In January 2010, the Dean communicated the negative recommendation to Dr. Said and suggested that there could be no appeal. In response, Dr. Said’s counsel intervened securing an appeal for Dr. Said and raising a concern of “reasonable apprehension of bias”. It requested that the dean recuse himself from the process given his involvement in the sexual harassment investigation and his decision to terminate Dr. Said.


The dean did not recuse himself from the process. Following Dr. Said’s appeal to the CTPC, the dean appeared before the committee where he stated that “it was not the CTPC’s role to re-open the sexual harassment investigation” (16). The CTPC voted unanimously to uphold its previous negative recommendation based on the fact that “Dr. Said did not meet the professional standards expected as per the standards and procedures for promotion for clinical faculty in the Faculty of Medicine”. (17). While the dean invited the doctor to make further submissions before he submitted a recommendation to the Joint Committee,  the doctor, seeing the futility of the situation, chose not to avail himself of the opportunity. 


The Joint Committee met to discuss the Dean’s negative recommendation of Dr. Said in June 15, 2010 and denied the doctor his promotion based on his failure to meet professional standards expected for promotion according to Policy.


As a result of this decision, Dr. Said was unable to practice medicine in Ontario. He was forced to leave the country to find work.  He filed a complaint to the Supreme Court of Ontario.



  • Did the dean’s involvement in the process raise a reasonable apprehension of bias?



  • Yes


Legal principle/test

The Court found that the University had a procedural duty of fairness in carrying out application processes, especially those where the stakes were so high. In this case, for example, a negative recommendation of Dr. Said would result in his inability to practice medicine in Ontario. It noted that the duty of fairness includes a requirement that the application process be free from bias or from the reasonable apprehension of bias.


It used “the test for reasonable apprehension of bias […] found in the dissent of de Grandpré J. in Committee for Justice and Liberty v. Canada (National Energy Board)8:


                    ... the apprehension of bias must be a reasonable one, held by reasonable and right minded persons, applying themselves to the question and obtaining thereon the required information.... [T]hat test is "what would an informed person, viewing the matter realistically and practically - and having thought the matter through - conclude. Would he think that it is more likely than not that [the decision-maker], whether consciously or unconsciously, would not decide fairly." (29)


The Court noted that a violation of the bias rule in this context would be found where a member of a tenure committee had a preconceived opinion of the candidate’s suitability “played a significant role in the making of the decisions” (31)


The Supreme Court provided the following rationale in paragraphs 32 and 33:


In our view, the respondent did not meet its obligation of procedural fairness in the circumstances of this case because of the Dean's participation at every level of the process, after he had made a determination in 2009 that Dr. Said ought to be dismissed.

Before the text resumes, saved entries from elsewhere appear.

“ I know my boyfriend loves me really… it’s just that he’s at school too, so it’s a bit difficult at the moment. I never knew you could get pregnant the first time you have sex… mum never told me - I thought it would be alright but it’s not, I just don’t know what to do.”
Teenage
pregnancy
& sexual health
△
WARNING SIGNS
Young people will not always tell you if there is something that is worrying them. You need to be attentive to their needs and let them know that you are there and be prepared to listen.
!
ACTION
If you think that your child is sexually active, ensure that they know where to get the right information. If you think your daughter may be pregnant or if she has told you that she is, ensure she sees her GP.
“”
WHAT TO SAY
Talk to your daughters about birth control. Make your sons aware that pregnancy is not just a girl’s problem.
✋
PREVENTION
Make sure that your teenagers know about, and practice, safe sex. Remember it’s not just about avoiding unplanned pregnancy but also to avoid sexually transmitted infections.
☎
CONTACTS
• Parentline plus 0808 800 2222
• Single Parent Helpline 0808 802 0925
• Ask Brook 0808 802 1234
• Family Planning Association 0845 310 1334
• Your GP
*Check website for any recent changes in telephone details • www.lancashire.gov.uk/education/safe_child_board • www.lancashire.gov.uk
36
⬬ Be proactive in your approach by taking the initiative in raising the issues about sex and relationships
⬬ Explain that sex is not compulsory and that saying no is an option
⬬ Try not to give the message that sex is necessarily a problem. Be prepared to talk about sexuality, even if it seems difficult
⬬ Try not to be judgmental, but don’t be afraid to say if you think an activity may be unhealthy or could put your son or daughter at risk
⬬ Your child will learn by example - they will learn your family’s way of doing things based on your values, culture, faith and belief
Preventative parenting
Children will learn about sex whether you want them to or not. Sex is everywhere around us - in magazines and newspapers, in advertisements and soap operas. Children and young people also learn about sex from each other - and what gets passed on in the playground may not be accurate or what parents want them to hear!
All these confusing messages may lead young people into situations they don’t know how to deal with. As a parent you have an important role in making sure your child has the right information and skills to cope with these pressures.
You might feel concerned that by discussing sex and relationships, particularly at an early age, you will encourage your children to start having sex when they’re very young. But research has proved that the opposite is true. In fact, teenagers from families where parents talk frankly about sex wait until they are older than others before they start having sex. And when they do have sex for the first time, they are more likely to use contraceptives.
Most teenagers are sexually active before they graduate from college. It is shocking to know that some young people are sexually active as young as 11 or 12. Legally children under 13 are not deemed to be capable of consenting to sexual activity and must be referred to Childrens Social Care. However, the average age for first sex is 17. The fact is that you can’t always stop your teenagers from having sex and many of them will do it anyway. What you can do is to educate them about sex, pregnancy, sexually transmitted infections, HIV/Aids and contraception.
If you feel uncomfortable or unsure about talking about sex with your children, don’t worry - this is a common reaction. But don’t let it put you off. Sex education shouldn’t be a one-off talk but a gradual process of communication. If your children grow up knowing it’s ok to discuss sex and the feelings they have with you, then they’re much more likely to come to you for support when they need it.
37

In this case, the Dean investigated the allegations of sexual harassment, determined that Dr. Said was guilty11 and recommended that he be dismissed. The University disagreed and placed Dr. Said on probation instead, the terms of which Dr. Said complied with as directed. The Dean chaired the meeting of the CTPC and while he was not a voting member, he contributed to its discussion by advising it of the finding made against Dr. Said. Following its first decision, the Dean issued his concurrence, without giving Dr. Said the opportunity to appeal. It was only after the intervention of counsel that Dr. Said was permitted to do so. The Dean continued to be involved thereafter. We are satisfied that a reasonable apprehension of bias is raised. A reasonably informed person would conclude that Dr. Said would not be treated fairly.


34    An order will issue quashing the decision of the Joint Committee. The applicant shall have his costs of the application fixed at $15,000.